When I sat in the middle of the road that morning in October still in disbelief that I had actually been hit, I could not imagine that I would not be back to my regular routine more than 2 months later. This is partly because I was in shock and partly because I was in denial.
Something that sticks in my mind that my physician said as I hobbled out of her office a few days after the crash, “She has a great attitude.” That sounds really positive. But what I have found that in our healthcare system, a good attitude coupled with high pain tolerance and low levels of complaining will get you a lot of medical delays.
As a person who tended to avoid allopathic treatments, I had always assumed that these practitioners would be chomping at the bit to conduct a battery of tests and expose me to every kind of radiation and imaging possible.
As it turns out, they seemed to be reluctant to conduct further testing despite my continued pain. Every time I was in the presence of a health care practitioner, I asked the question, would it be a good idea to get some more imaging? Perhaps to look at soft tissue injury?
It took 6 weeks of appointments, phone calls & physical therapy sessions for the health care practitioners to begin to consider what I had intuited all along, there is something more going on than just bruises and strained muscles. Though, there were plenty of those, as well.
Maybe they were trying to save me money? Maybe they really thought it was just bruised bones & muscles? It is hard to say exactly why they were not inclined to order an MRI until time showed that my pain persisted.
On Christmas eve, I spent 5 hours getting my MRI sandwich. MRI followed by Arthrogram of my hip and then another MRI. It was not a pleasant way to spend the day but you know me and my good attitude, I figured I should appreciate it especially if it resulted in a definitive answer. Something clear. Something fixable.

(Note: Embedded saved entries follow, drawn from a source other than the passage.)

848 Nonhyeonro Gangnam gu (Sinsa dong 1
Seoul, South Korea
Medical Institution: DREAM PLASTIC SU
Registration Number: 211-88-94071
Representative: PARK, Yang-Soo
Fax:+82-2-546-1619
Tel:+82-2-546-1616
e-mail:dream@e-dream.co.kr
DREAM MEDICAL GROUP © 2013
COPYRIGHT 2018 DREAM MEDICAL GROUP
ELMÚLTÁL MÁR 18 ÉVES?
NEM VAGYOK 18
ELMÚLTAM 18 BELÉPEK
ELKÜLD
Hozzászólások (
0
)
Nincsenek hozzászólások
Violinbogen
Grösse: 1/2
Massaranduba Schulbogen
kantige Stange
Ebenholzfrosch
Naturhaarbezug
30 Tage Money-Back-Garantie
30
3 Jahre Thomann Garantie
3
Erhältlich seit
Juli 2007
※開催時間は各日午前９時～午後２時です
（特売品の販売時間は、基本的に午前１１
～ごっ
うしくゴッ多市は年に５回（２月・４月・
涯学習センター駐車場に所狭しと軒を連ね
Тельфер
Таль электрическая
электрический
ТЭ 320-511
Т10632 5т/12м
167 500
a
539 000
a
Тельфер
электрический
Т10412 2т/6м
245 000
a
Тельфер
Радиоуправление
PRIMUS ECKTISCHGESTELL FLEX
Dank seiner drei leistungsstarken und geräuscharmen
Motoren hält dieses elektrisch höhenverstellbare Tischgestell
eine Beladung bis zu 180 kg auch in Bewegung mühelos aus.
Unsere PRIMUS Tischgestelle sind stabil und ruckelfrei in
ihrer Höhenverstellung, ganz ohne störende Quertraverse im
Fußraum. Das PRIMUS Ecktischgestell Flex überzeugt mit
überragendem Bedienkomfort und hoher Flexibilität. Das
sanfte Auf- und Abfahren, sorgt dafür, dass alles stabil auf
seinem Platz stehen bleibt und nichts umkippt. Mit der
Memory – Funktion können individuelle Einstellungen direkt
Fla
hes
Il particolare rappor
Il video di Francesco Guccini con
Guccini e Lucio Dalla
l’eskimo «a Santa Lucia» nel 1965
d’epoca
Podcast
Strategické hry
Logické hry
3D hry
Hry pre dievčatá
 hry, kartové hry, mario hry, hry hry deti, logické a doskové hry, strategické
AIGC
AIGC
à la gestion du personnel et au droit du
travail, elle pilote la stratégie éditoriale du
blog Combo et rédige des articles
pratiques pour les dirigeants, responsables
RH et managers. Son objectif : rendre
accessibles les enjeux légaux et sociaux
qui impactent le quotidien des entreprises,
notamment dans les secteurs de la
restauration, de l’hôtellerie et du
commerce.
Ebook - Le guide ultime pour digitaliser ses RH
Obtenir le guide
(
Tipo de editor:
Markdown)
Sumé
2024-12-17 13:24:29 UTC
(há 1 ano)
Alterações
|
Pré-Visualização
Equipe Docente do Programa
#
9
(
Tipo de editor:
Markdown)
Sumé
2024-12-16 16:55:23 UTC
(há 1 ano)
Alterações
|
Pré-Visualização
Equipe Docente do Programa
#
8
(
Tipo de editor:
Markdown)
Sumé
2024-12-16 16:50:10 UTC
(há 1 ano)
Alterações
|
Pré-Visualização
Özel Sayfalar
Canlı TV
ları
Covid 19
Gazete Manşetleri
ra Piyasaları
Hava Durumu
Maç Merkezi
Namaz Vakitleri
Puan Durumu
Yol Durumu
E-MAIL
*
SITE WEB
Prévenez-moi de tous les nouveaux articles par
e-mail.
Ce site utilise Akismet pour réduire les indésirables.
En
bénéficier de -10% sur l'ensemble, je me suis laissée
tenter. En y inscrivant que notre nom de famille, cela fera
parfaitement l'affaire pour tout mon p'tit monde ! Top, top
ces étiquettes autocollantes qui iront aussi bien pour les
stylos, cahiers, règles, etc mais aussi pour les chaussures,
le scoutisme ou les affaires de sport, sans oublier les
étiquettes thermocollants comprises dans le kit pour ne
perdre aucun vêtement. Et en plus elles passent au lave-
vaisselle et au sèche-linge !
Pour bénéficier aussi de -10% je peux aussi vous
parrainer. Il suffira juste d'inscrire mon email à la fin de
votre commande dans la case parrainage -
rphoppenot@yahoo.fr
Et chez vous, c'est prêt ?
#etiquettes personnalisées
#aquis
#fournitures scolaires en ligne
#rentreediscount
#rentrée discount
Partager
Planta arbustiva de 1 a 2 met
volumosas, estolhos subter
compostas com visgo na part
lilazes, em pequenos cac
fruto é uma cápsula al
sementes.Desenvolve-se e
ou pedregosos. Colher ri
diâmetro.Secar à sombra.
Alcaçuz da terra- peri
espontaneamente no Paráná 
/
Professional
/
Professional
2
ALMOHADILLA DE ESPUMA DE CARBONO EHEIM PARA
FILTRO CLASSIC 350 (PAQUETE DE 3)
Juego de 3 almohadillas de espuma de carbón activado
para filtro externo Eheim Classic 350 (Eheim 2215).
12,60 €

As it turns out, I did get an answer. I have been walking around with a fractured sacrum for all these weeks. Geez, no wonder it hurts so much.
It looks like it could be quite sometime before I am back out on the bike.
I am sad to have had the way of life that I had finally embraced taken away from me against my will.
I am tired from so many appointments at different doctors offices. But, I am grateful that I have access to high quality health care even if its processes and my healing both move at a slower pace than I like.